Now, with White House plans to extend the program through next year's election, one of the highest INS priorities is how to prevent fraud, the same issue that arose in 1993 and 1996 when State Department-led efforts to end the program were beaten back by Jewish lobbying groups.
Any attempt to end the program now could prove costly to Democratic candidates, especially to Hillary Rodham Clinton, who has taken steps to court Jewish voters in New York state. INS officials confirmed there has long been disagreement between INS agents who process applicants at the Moscow Embassy and their superiors in Washington about the proof needed to qualify. One superior, who asked not to be identified, acknowledged: "I'll admit the program is more generous than elsewhere, but that's what Congress mandated."
Several reviewers complained that their entreaties that the Embassy take a tougher stand against fraud and baseless claims of persecution were ignored. For much of the last decade, their requests that criminal background checks be done and equipment be bought that could detect forged documents were rebuffed. They said superiors also repeatedly questioned reviewers' judgment when they rejected applications.
Even applicants considered extremely suspect by INS reviewers were ultimately approved, officials said. In many cases, they said, applicants would claim to have lost their internal Soviet passports that would identify them as Jewish. Instead, they were allowed to present other papers, even those that appeared to have been produced by the thriving fake document industry in the former Soviet Union, to attest that they had Jewish heritage.
"This program has been documented to be so loosely administered that it has served as a conduit for the settlement of a strong refugee mafia to take root in the United States," Dan Stein executive director of the Federation for American Immigration Reform, which wants the program eliminated, told a House subcommittee last year. Added one INS interviewer, who asked for anonymity: "The prevailing attitude was that Congress had passed the ... amendment" loosening the restrictions for Jews to enter as refugees "and we weren't to stand in the way of putting up the numbers."
And impressive numbers were reached. At the end of the first year of the program's operation in 1990, nearly 40,000 applicants of Jewish heritage were accepted as refugees. The Scripps Howard News Service reported in 1995 on the criticism inside the INS on the program's level of fraud, but Congress approved an extension of the Lautenberg Amendment the following year.

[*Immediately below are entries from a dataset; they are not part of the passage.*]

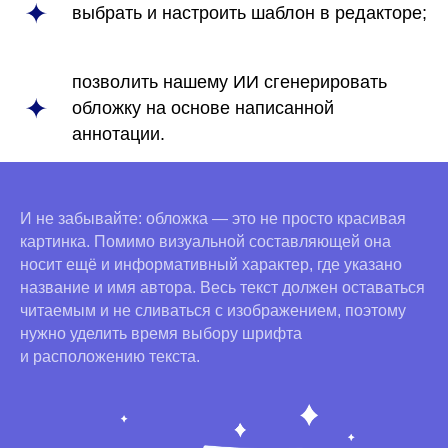
выбрать и настроить шаблон в редакторе;
позволить нашему ИИ сгенерировать
обложку на основе написанной
аннотации.
И не забывайте: обложка — это не просто красивая
картинка. Помимо визуальной составляющей она
носит ещё и информативный характер, где указано
название и имя автора. Весь текст должен оставаться
читаемым и не сливаться с изображением, поэтому
нужно уделить время выбору шрифта
и расположению текста.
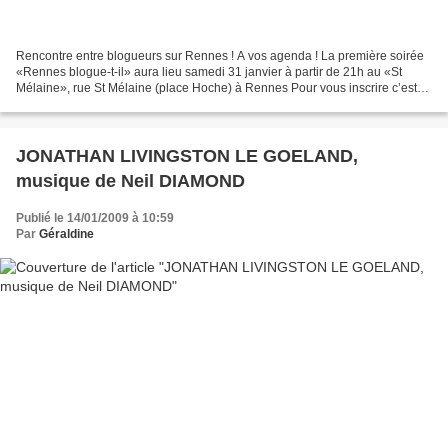
Rencontre entre blogueurs sur Rennes ! A vos agenda ! La première soirée
«Rennes blogue-t-il» aura lieu samedi 31 janvier à partir de 21h au «St
Mélaine», rue St Mélaine (place Hoche) à Rennes Pour vous inscrire c’est
très simple, postez simplement un...
JONATHAN LIVINGSTON LE GOELAND,
musique de Neil DIAMOND
Publié le 14/01/2009 à 10:59
Par
Géraldine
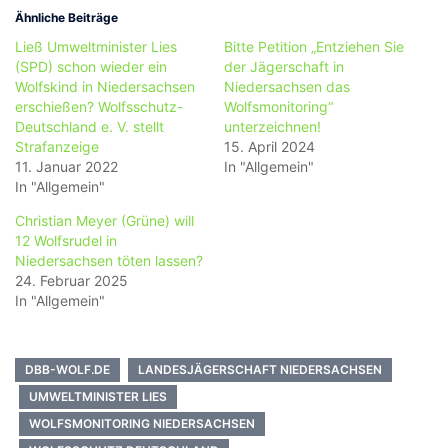
Ähnliche Beiträge
Ließ Umweltminister Lies
Bitte Petition „Entziehen Sie
(SPD) schon wieder ein
der Jägerschaft in
Wolfskind in Niedersachsen
Niedersachsen das
erschießen? Wolfsschutz-
Wolfsmonitoring“
Deutschland e. V. stellt
unterzeichnen!
Strafanzeige
15. April 2024
11. Januar 2022
In "Allgemein"
In "Allgemein"
Christian Meyer (Grüne) will
12 Wolfsrudel in
Niedersachsen töten lassen?
24. Februar 2025
In "Allgemein"
DBB-WOLF.DE
LANDESJÄGERSCHAFT NIEDERSACHSEN
UMWELTMINISTER LIES
WOLFSMONITORING NIEDERSACHSEN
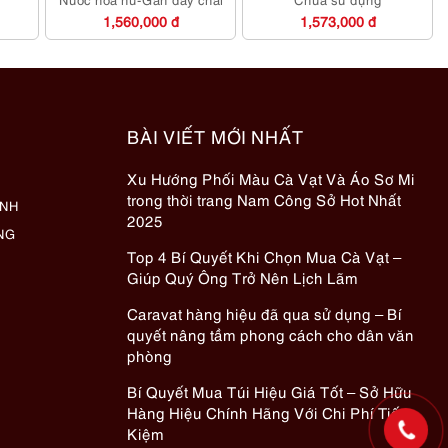
1,560,000 đ
1,573,000 đ
BÀI VIẾT MỚI NHẤT
Xu Hướng Phối Màu Cà Vạt Và Áo Sơ Mi
trong thời trang Nam Công Sở Hot Nhất
ÀNH
2025
NG
Top 4 Bí Quyết Khi Chọn Mua Cà Vạt –
Giúp Quý Ông Trở Nên Lịch Lãm
Caravat hàng hiệu đã qua sử dụng – Bí
quyết nâng tầm phong cách cho dân văn
phòng
Bí Quyết Mua Túi Hiệu Giá Tốt – Sở Hữu
Hàng Hiệu Chính Hãng Với Chi Phí Tiết
Kiệm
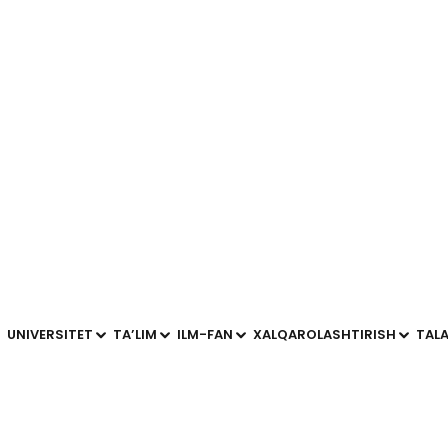
’iy intellektni qo‘llashning ist
iy ta’limda sun’iy intellektni qo‘llashning istiqbollari va mu
n’iy intellektni qo‘llashning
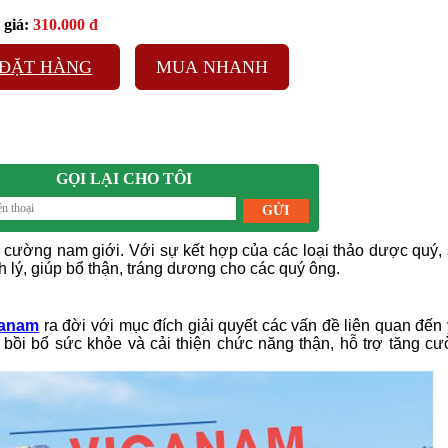
giá:
310.000 đ
ĐẶT HÀNG
MUA NHANH
GỌI LẠI CHO TÔI
 cường nam giới. Với sự kết hợp của các loại thảo dược quý,
lý, giúp bổ thận, tráng dương cho các quý ông.
ganam
ra đời với mục đích giải quyết các vấn đề liên quan đến
i bồi bổ sức khỏe và cải thiện chức năng thận, hỗ trợ tăng c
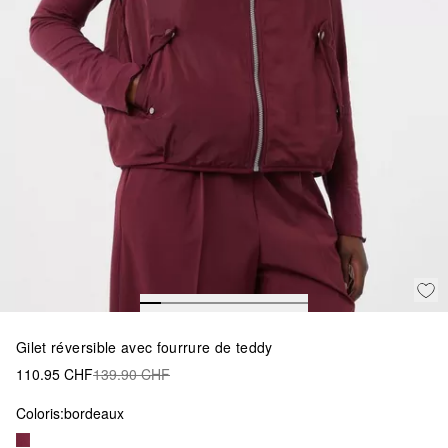
Gilet réversible avec fourrure de teddy
110.95 CHF
139.90 CHF
Coloris:
bordeaux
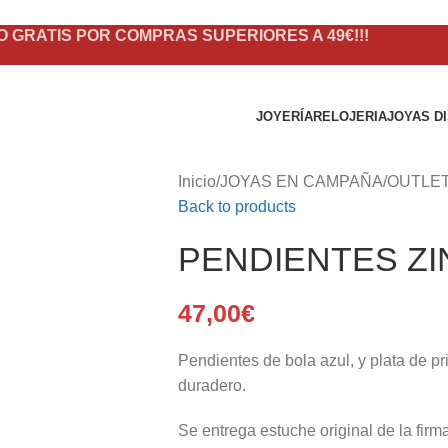
O GRATIS POR COMPRAS SUPERIORES A 49€!!!
JOYERÍA
RELOJERIA
JOYAS D
Inicio
/
JOYAS EN CAMPAÑA
/
OUTLE
Back to products
PENDIENTES ZI
47,00
€
Pendientes de bola azul, y plata de pri
duradero.
Se entrega estuche original de la firm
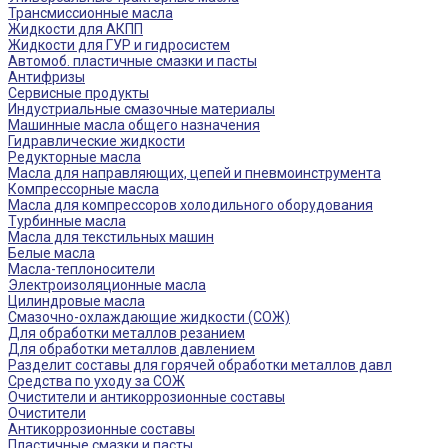
Трансмиссионные масла
Жидкости для АКПП
Жидкости для ГУР и гидросистем
Автомоб. пластичные смазки и пасты
Антифризы
Сервисные продукты
Индустриальные смазочные материалы
Машинные масла общего назначения
Гидравлические жидкости
Редукторные масла
Масла для направляющих, цепей и пневмоинструмента
Компрессорные масла
Масла для компрессоров холодильного оборудования
Турбинные масла
Масла для текстильных машин
Белые масла
Масла-теплоносители
Электроизоляционные масла
Цилиндровые масла
Смазочно-охлаждающие жидкости (СОЖ)
Для обработки металлов резанием
Для обработки металлов давлением
Разделит составы для горячей обработки металлов давл
Средства по уходу за СОЖ
Очистители и антикоррозионные составы
Очистители
Антикоррозионные составы
Пластичные смазки и пасты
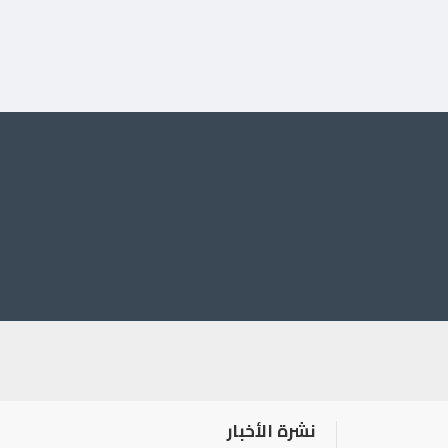
نشرة الأخبار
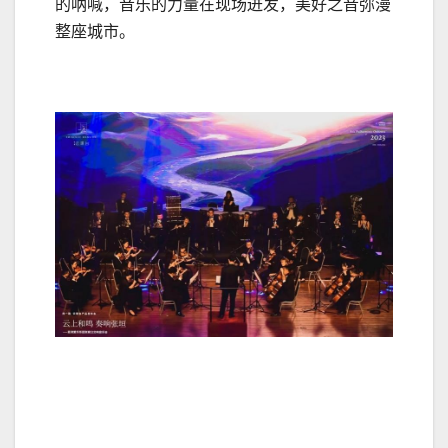
的呐喊，音乐的力量在现场迸发，美好之音弥漫
整座城市。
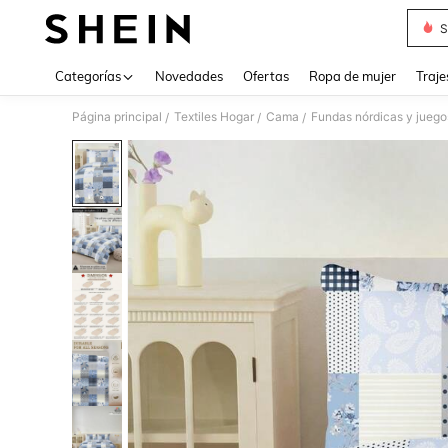
S
Use up 
Categorías
Novedades
Ofertas
Ropa de mujer
Traje
Página principal
Textiles Hogar
Cama
Fundas nórdicas y juego
/
/
/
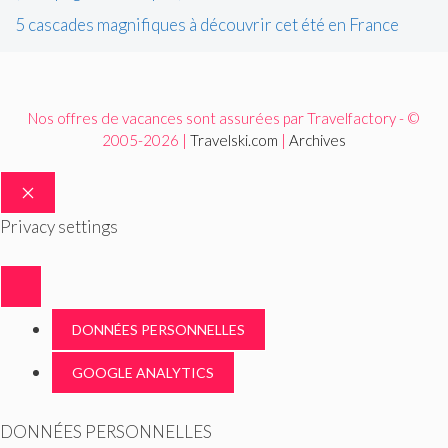
5 cascades magnifiques à découvrir cet été en France
Nos offres de vacances sont assurées par Travelfactory - ©
2005-2026 |
Travelski.com
|
Archives
FERMER
Privacy settings
DONNÉES PERSONNELLES
GOOGLE ANALYTICS
DONNÉES PERSONNELLES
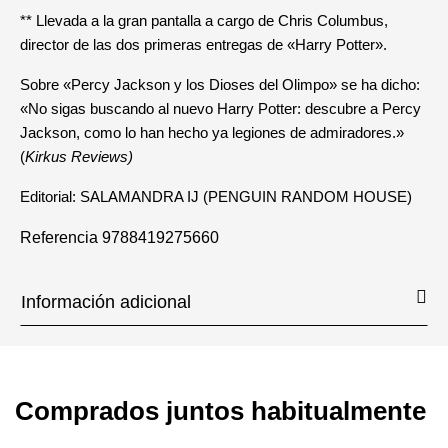
** Llevada a la gran pantalla a cargo de Chris Columbus,
director de las dos primeras entregas de «Harry Potter».
Sobre «Percy Jackson y los Dioses del Olimpo» se ha dicho:
«No sigas buscando al nuevo Harry Potter: descubre a Percy
Jackson, como lo han hecho ya legiones de admiradores.»
(
Kirkus Reviews)
Editorial: SALAMANDRA IJ (PENGUIN RANDOM HOUSE)
Referencia
9788419275660
Información adicional
Comprados juntos habitualmente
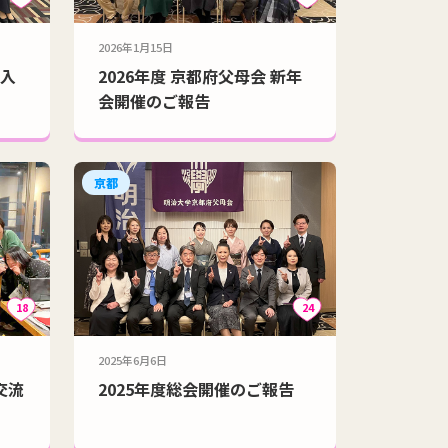
2026年1月15日
新入
2026年度 京都府父母会 新年
会開催のご報告
京都
18
24
2025年6月6日
交流
2025年度総会開催のご報告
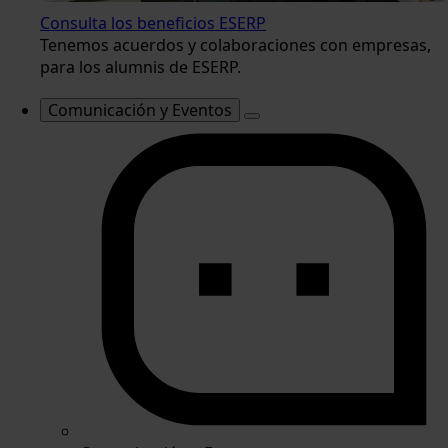
Consulta los beneficios ESERP
Tenemos acuerdos y colaboraciones con empresas,
para los alumnis de ESERP.
Comunicación y Eventos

While no one would estimate how many residents of the former Soviet Union took advantage of the program to enter the United States illegally, US statistics show that few of the applicants interviewed were rejected. Between 1989 and 1998, more than 97 percent of the Russian Jews interviewed became emigres. About 90 percent of the evangelical Christians seeking admission were approved. In contrast, only about 75 percent of refugee applicants from elsewhere who reach the interview stage win approval, mostly because they face the higher theshhold of proving that they face persecution at home.
Refugee status is an immigrant's dream: Refugees are entitled to several benefits, including welfare for eight months, health insurance, employment services, and instruction in English as a second language for 18 months, that are not available to foreign visitors on work visas. And it allows them to petition for US citizenship after five years.
But a decade after the rules were relaxed, no one can say for sure how extensive the fraud is. One INS executive, who asked not to be identified but is familiar with the refugee program, said the agency's top tier of officials are aware that loose standards and lax controls allowed some who did not deserve it to gain refugee status. Asked how many came in without proper credentials, he said: "It's anybody's guess."